Inde : exode de minorités craignant des attaques, le Premier ministre inquiet


NEW DELHI (Inde) - Le Premier ministre indien a estimé vendredi que l'unité du pays était en jeu alors que des milliers de personnes originaires du Nord-Est continuaient de fuir des villes du Sud de l'Inde de crainte d'être la cible d'attaques interethniques.

Ces départs précipités font suite à des rumeurs, qui se sont propagées via les réseaux sociaux sur internet et les téléphones portables, selon lesquelles la population originaire de l'Assam (nord-est) risquait d'être attaquée par des musulmans après la fin du ramadan le 20 août.

Ces rumeurs d'attaques et de représailles interviennent après des heurts ayant opposé des musulmans à des membres de la tribu Bodo, dans l'Assam.

Ce sont l'unité et l'intégrité de notre pays qui sont en jeu.
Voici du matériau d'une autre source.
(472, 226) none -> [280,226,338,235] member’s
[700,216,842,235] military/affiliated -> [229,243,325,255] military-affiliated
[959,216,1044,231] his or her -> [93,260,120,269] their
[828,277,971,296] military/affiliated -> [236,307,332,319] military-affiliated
C'est l'harmonie collective qui est en jeu, a mis en garde Manmohan Singh devant le Parlement.

Pour la deuxième nuit consécutive, des trains supplémentaires ont été affrétés au départ de Bangalore (sud) pour répondre à l'afflux d'Indiens originaires de l'Etat de l'Assam voulant rentrer chez eux de toute urgence.

Nous avons dû mettre en place à la dernière minute deux trains spéciaux de 20 voitures à destination de Guwahati (la principale ville de l'Assam) pour faire face à l'afflux de passagers, et accrocher cinq voitures supplémentaires aux deux trains quotidiens desservant les gares du Nord-Est, a déclaré à l'AFP le porte-parole des Chemins de fer pour la région Sud-Ouest, Suvankar Biswas.

Dans l'Assam, l'Etat a fait intervenir l'armée et des unités paramilitaires pour mettre fin à un conflit qui a déjà fait 80 morts et provoqué le déplacement de plus de 400.000 personnes au cours des trois dernières semaines, selon les autorités.

Les deux communautés se disputent depuis des années la propriété de terres dans cette région reculée de l'Inde.

Appuyée par des experts en cyber-sécurité, la police à Bangalore tentait de découvrir la source des messages anonymes qui ont propagé la rumeur via des SMS, Facebook et des messages sur internet.

Les opérateurs de téléphonie mobile ont reçu l'ordre de bloquer immédiatement l'envoi de textos pour des messages adressés à plus cinq personnes à la fois. Cette consigne doit s'appliquer pendant 15 jours, a indiqué un fonctionnaire du gouvernement, R.K. Singh.

Aucune attaque à Bangalore, qui compte environ 240.000 personnes originaires du Nord-Est, n'a été enregistrée.

Selon un responsable local à Pune (ouest), des personnes originaires du Nord-Est ont également quitté la ville pour regagner leur région.

Nous estimons qu'entre 600 et 700 personnes, en majorité des ouvriers, ont quitté Pune au cours des trois derniers jours, a déclaré le porte-parole des Chemins de fer de la ville, Y.K. Singh.

A Guwahati, les Assamais, qui ressemblent physiquement aux Tibétains, affluaient aussi en provenance de Hyderabad (sud-est) et de l'Etat du Kerala (sud).